_WHAT IS BEING ASKED_. Note every line in the entries that contains the string "pixels", and copy it.

Structured page parsing data:
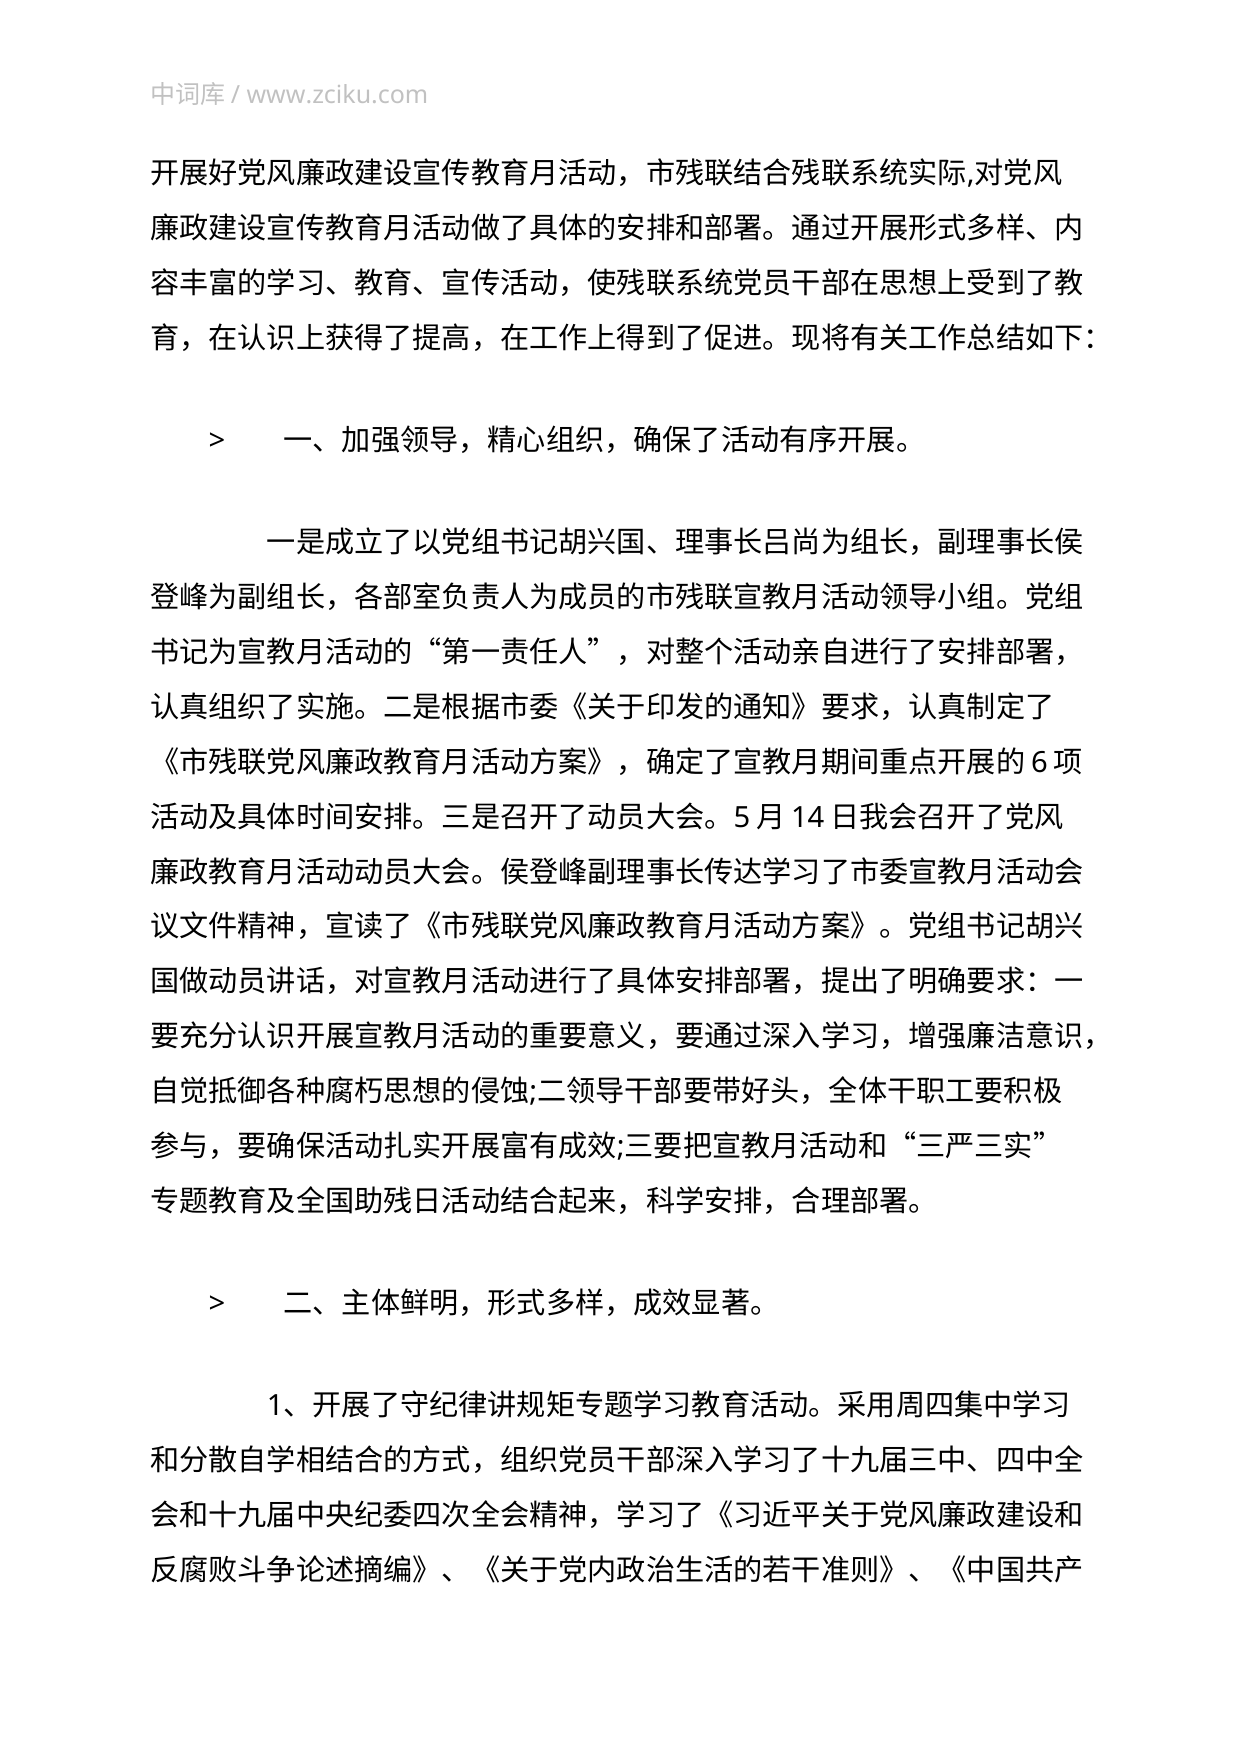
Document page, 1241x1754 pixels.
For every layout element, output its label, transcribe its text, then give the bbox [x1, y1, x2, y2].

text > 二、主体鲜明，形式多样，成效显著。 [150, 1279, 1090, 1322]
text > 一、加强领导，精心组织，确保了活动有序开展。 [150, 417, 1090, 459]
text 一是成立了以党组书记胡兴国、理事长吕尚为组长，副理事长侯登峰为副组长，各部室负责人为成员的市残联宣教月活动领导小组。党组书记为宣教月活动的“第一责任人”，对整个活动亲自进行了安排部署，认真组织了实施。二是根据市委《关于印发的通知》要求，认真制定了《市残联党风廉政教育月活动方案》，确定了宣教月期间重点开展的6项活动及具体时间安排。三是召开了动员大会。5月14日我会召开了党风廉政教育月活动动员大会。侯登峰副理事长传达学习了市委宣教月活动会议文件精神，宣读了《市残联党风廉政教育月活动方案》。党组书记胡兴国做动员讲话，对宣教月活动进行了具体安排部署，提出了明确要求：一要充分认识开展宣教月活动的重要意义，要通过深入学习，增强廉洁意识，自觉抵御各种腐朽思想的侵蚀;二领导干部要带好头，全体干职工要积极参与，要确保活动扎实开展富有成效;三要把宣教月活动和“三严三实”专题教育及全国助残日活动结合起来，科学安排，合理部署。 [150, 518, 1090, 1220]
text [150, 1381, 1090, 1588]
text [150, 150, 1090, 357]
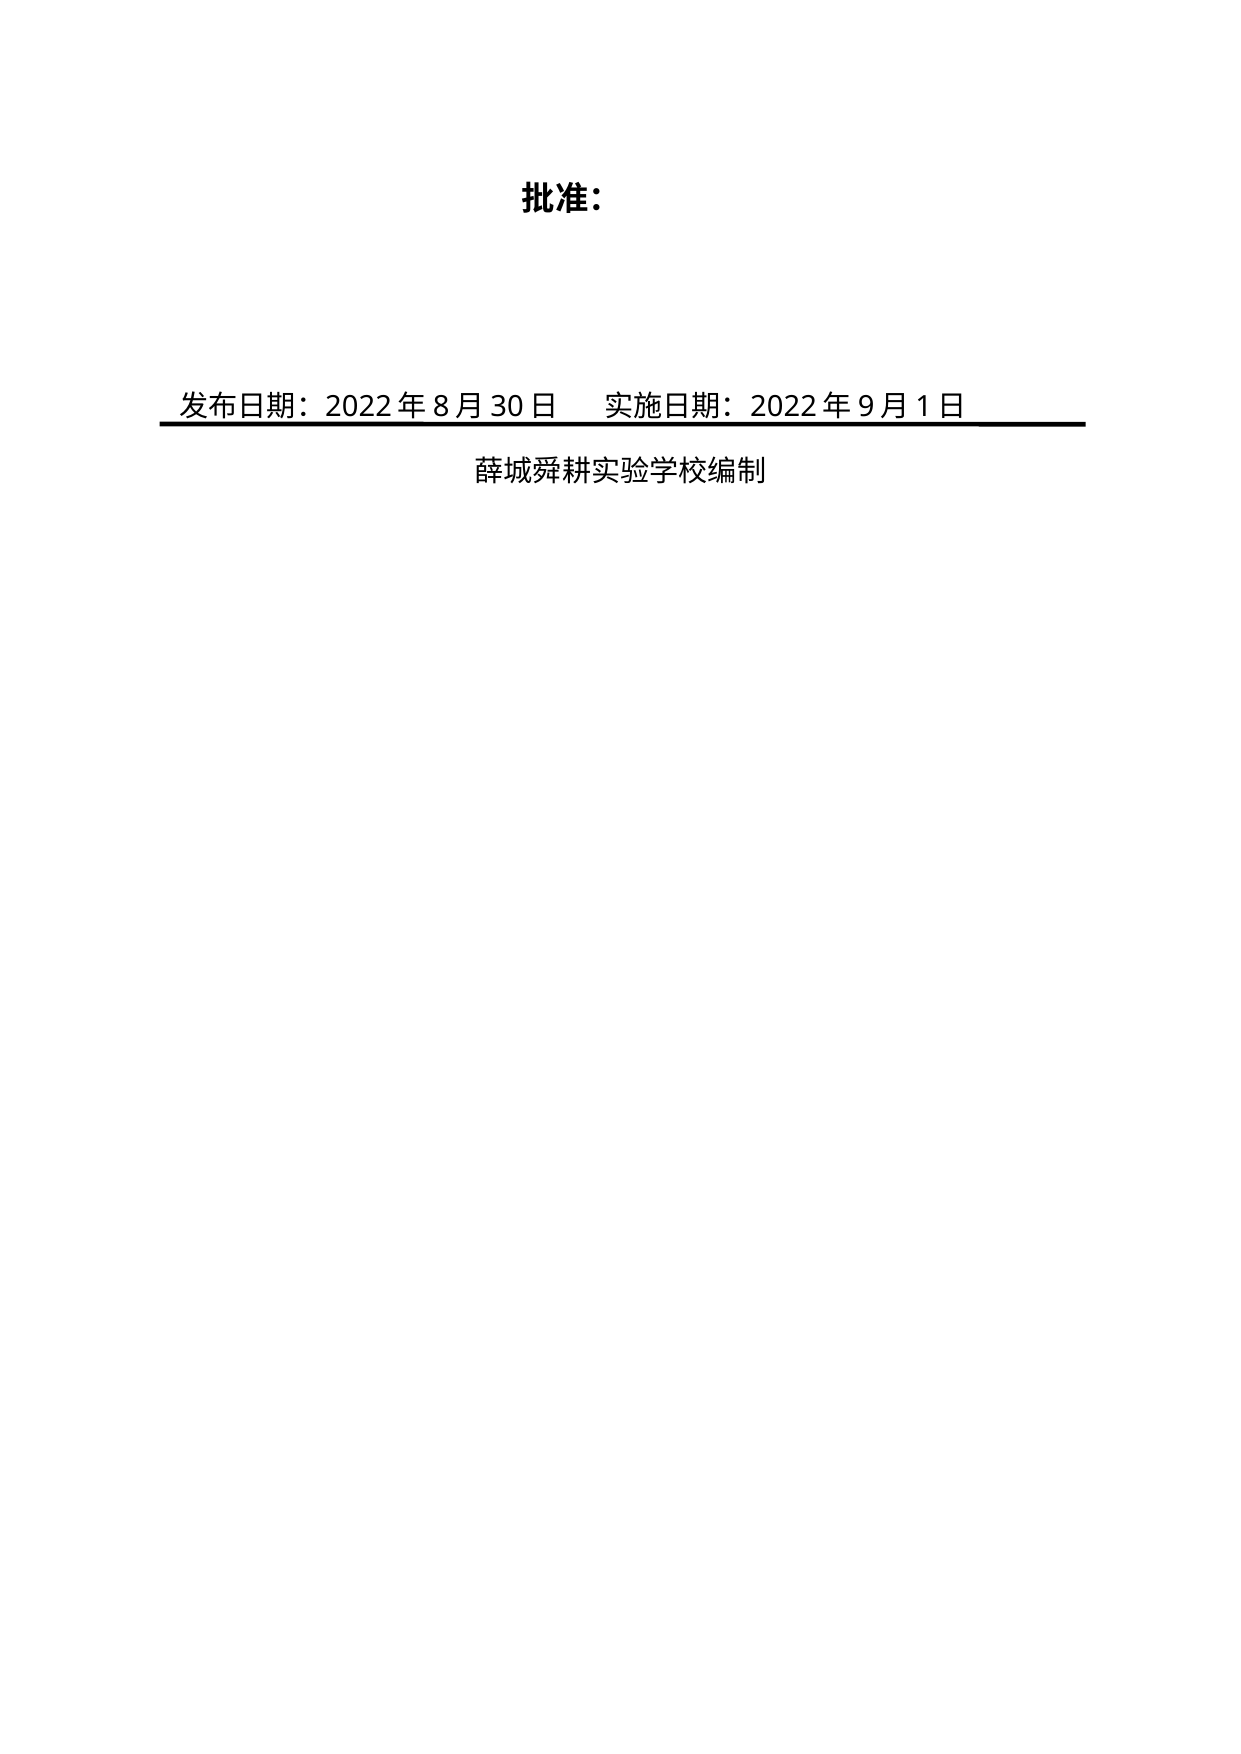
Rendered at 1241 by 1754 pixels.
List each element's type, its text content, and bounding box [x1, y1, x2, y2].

_ANSWER AREA_.
Document page, 1241x1754 pixels.
Rendered at 1241 by 1754 pixels.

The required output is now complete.